# Fix a race condition in the Qserv Ingest worker

XMLWordPrintable

#### Details

• Type: Bug
• Status: Done
• Resolution: Done
• Fix Version/s: None
• Component/s:
• Labels:
None
• Epic Link:
• Sprint:
DB_S21_12
• Team:
Data Access and Database
• Urgent?:
No

# The bug

The current implementation of the Ingest service at Qserv workers has a loophole creating a possibility of leaving successfully ingested table contributions in a table after aborting the corresponding super-transaction. A typical scenario for seeing the problem is when an ingest workflow is aborting a transaction while still having unfinished ingest requests in the context of the same transaction. Typically this would happen in complex parallel workflows, especially if no good coordination between the transaction management and ingesting contributions is implemented by the workflow.

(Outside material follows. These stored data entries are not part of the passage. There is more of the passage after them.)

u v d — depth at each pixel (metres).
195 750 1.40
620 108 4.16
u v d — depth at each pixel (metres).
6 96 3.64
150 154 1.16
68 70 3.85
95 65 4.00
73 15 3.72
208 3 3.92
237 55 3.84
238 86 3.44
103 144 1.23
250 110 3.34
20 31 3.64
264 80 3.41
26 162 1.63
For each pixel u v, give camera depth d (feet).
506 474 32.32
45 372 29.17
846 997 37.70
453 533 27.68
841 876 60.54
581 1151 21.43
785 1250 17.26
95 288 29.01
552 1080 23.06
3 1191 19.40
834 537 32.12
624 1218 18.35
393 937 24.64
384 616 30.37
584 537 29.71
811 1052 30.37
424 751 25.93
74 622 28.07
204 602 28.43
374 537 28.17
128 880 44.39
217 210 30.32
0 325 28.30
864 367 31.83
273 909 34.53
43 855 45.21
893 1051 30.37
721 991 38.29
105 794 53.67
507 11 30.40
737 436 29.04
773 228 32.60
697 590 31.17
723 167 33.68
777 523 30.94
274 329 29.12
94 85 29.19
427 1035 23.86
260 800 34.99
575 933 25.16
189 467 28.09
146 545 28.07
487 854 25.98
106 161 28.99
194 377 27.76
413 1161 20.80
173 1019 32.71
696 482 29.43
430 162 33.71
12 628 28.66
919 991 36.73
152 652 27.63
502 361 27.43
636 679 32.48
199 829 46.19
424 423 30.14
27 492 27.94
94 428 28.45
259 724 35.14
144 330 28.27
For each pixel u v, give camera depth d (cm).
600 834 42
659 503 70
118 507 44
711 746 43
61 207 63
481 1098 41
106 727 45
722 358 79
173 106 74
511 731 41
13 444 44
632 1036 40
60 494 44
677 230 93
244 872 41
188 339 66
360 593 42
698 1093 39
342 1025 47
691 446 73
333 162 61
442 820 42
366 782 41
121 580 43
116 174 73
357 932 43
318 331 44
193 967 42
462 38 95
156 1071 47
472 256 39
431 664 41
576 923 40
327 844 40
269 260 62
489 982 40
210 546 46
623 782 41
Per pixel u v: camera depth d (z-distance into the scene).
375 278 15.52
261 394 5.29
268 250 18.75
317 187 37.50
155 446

The root cause of the problem was found in the following sequence of actions taken by the ingest service on a contribution request made by a client:

1. Analyze the status of the transaction. If it's ABORTED report back to the client and exit.
2. Begin pulling the contribution from the object store via HTTP, reading from a locally mounted filesystem, or receiving the contribution's data sent by the client of the binary protocol.
3.  Process the contribution and store it in the temporary filesystem,
4. Create the MySQL partition corresponding to the transaction (that was validated earlier at step 1) if none existed.
5. Upload the contribution into the table.
6. Report SUCCESS back to a client.

The algorithm allows a race condition between steps 1 and 5 of the sequence.

## The solution

The proposed solution is to introduce an additional check after step 5 to ensure the transaction was not ABORTED since its status was checked at step 1. And if it was then the service will eliminate the corresponding MySQL partition.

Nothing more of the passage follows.